La Commission a présenté son projet le 1er février, intitulé le Green Deal Industrial Plan qui repose sur 4 piliers : un environnement réglementaire prévisible et simplifié, un cadre temporaire de crise et de transition pour favoriser la transition énergétique de l’UE qui prévoit un assouplissement des règles sur les aides d’Etat jusqu’à fin 2025, le renforcement des compétences et un commerce ouvert et diversifié pour assurer les approvisionnements. Le projet sur les aides d’Etat prévoit notamment des « subventions d’alignement » qui permettront aux pays européens de s’aligner sur les subventions proposées par d’autres pays et d’inciter ainsi les entreprises européennes à investir en Europe dans les secteurs clés pour la transition énergétique. Ce projet pose de nombreuses questions puisqu’il marque une rupture avec la « neutralité technologique » qui a prévalu en Europe jusqu’à présent. Par ailleurs, la définition du champ des industries pouvant ou non recevoir des subventions fera l’objet d’âpres discussions … On notera que l’industrie lourde est ainsi absente des projets évoqués alors que sa décarbonation est un sujet majeur pour l’Union européenne. Ensuite, les subventions ne pourront être accordées qu’après avoir démontré les risques réels de détournement de l’investissement de production en dehors de l’UE. Sur le volet financement, tous les pays ne disposent pas des mêmes marges de manœuvre budgétaires pour accorder des subventions. La Commission propose d’utiliser des fonds européens, notamment les financements restants des programmes RePower EU (250 Mds €), Invest EU et du fonds pour l’innovation. A moyen terme, elle proposera la constitution d’un Fonds de souveraineté européen financé par le budget pluriannuel de l’UE (ses modalités seront précisées avant l’été 2023). Les Etats-membres vont discuter de ces propositions au Conseil européen des 9 et 10 février et probablement à celui du mois de mars et pourront proposer des ajustements.
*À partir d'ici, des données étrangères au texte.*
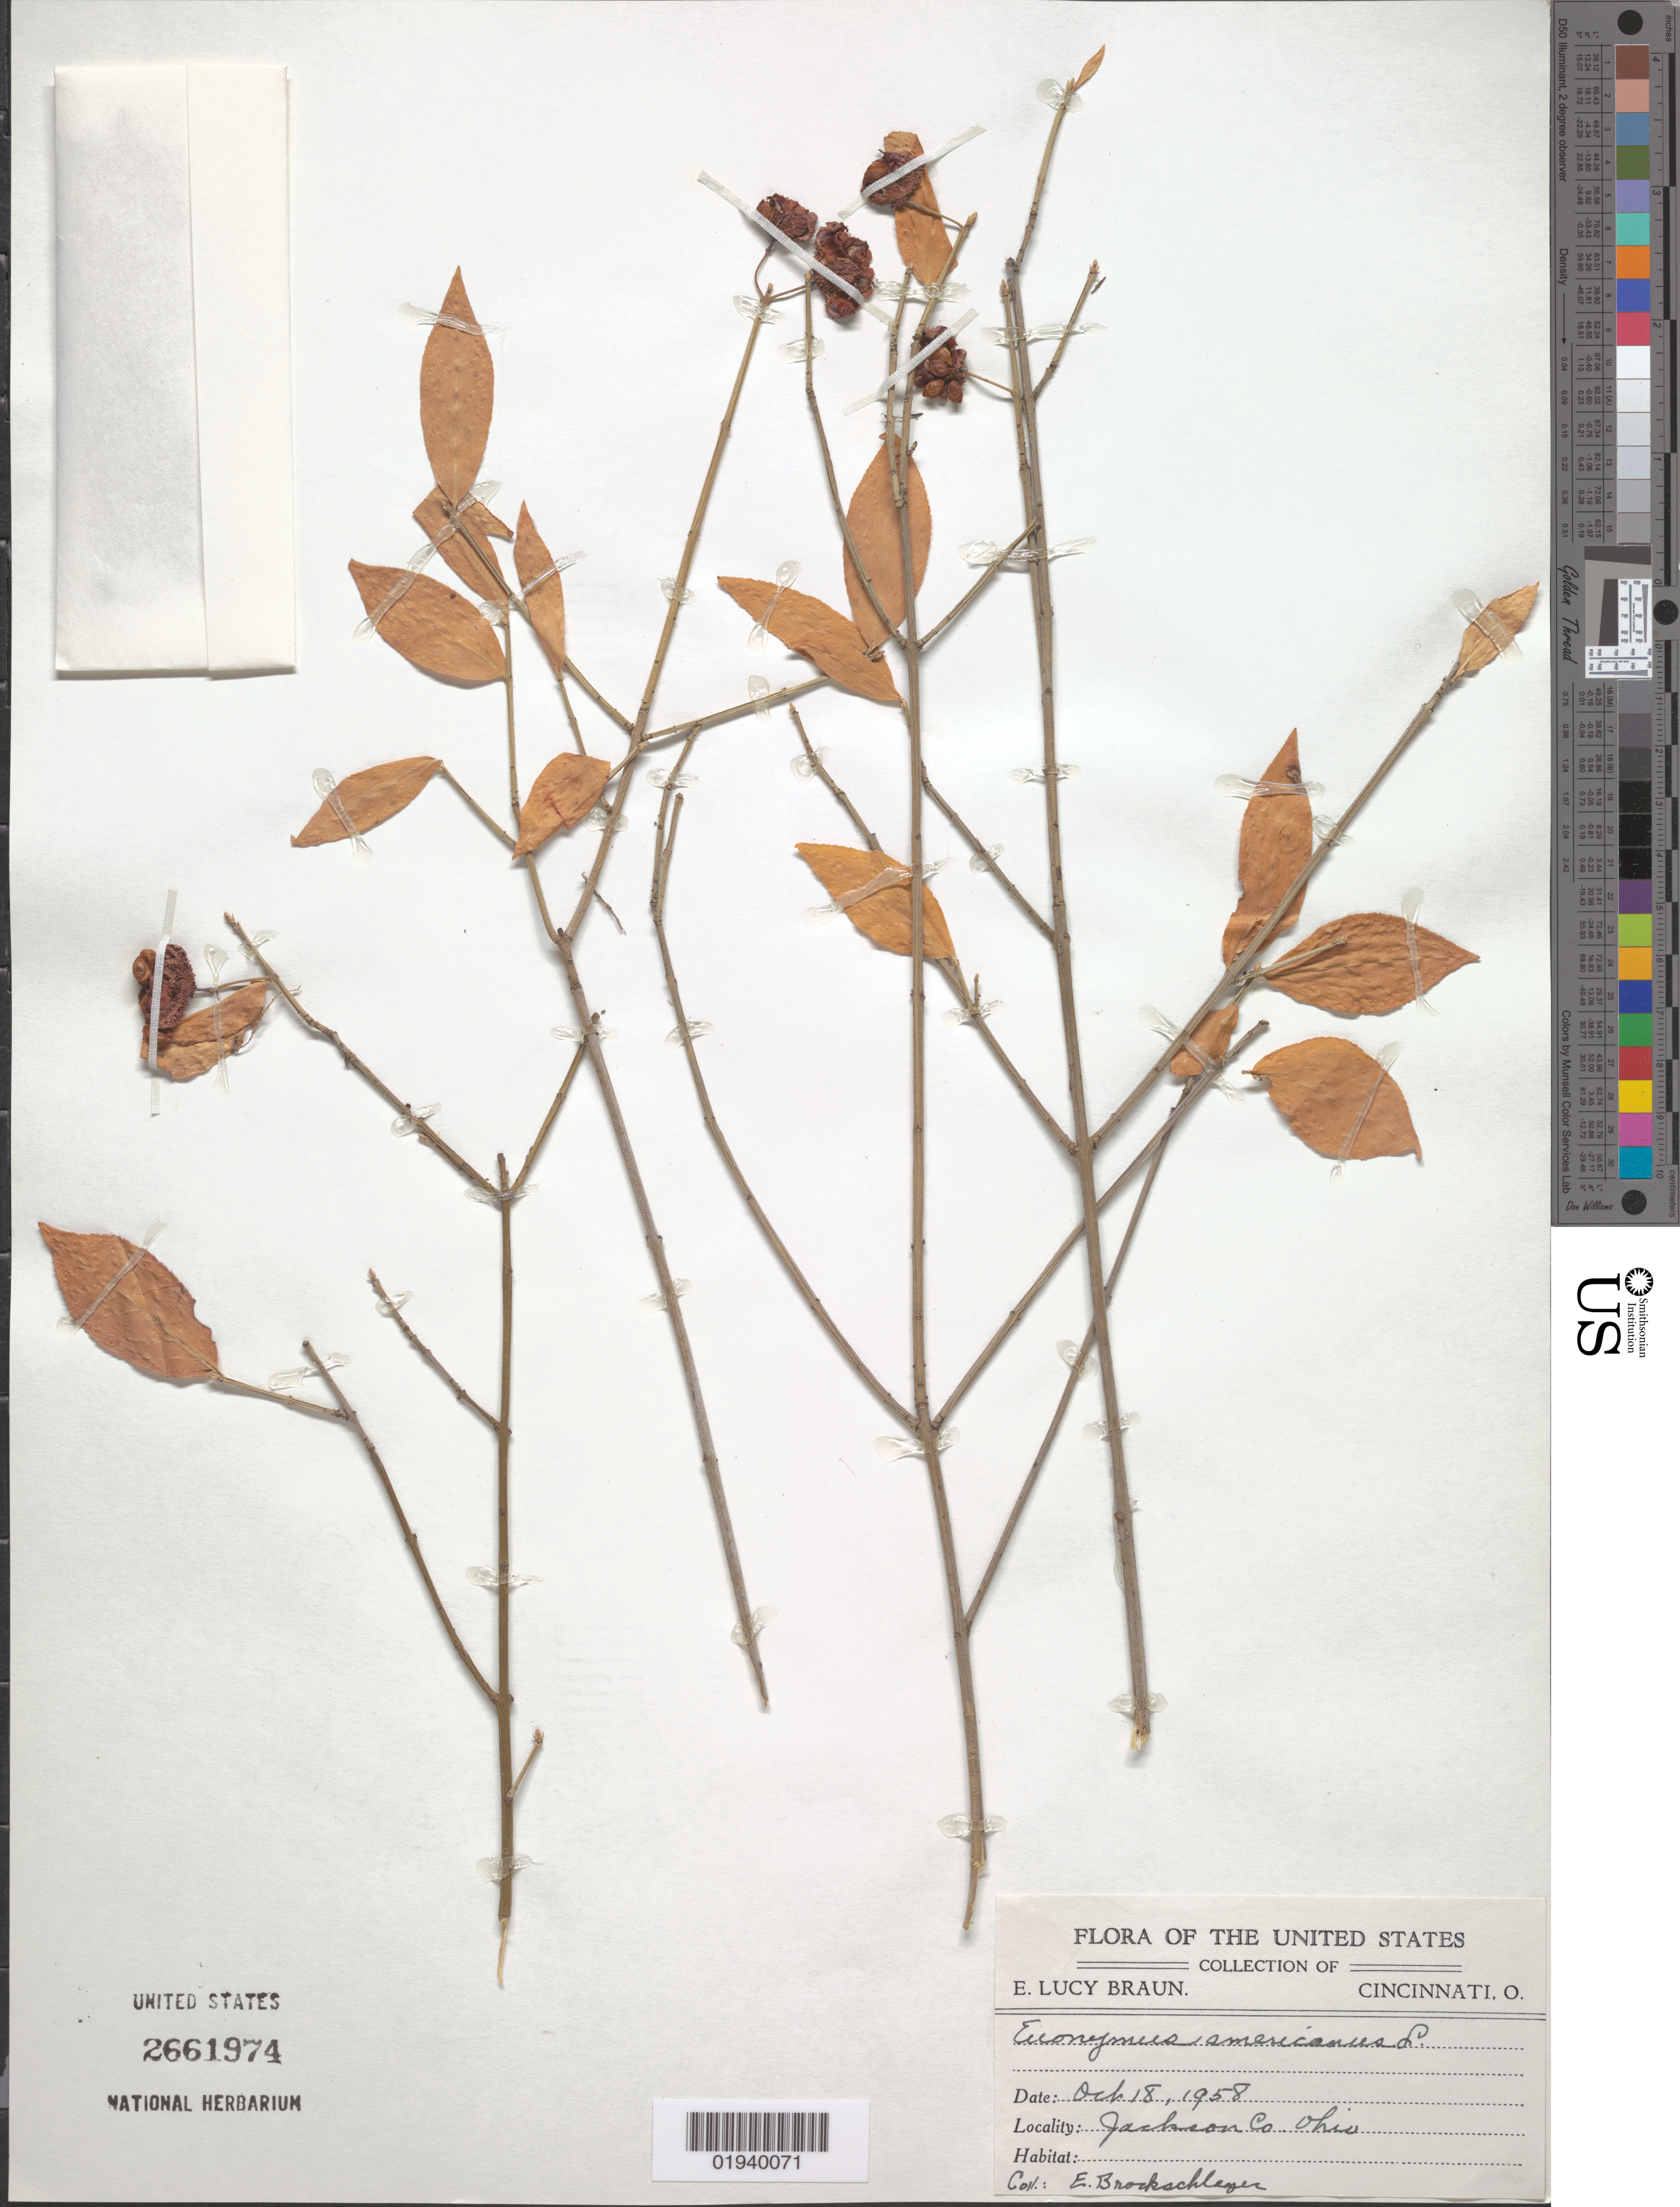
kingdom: Plantae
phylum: Tracheophyta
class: Magnoliopsida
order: Celastrales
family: Celastraceae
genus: Euonymus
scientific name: Euonymus americanus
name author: L.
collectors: E. Brockschlager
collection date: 1958-10-18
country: United States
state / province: Ohio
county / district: Jackson County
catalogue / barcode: US 2661974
Si l’Europe démontre une forte volonté de promouvoir son industrie et de défendre sa compétitivité face à un regain de protectionnisme de la Chine et des Etats-Unis notamment, les risques résident dans la complexité des dispositifs européens envisagés alors que l’IRA a le mérite de la simplicité, la définition du champ des industries pouvant bénéficier des aides et le délai de mise en place des mesures effectives. La réponse européenne ne doit pas tarder car la crise énergétique de 2022 a déjà constitué une forte incitation pour les entreprises à développer des infrastructures de production en dehors des frontières de l’UE.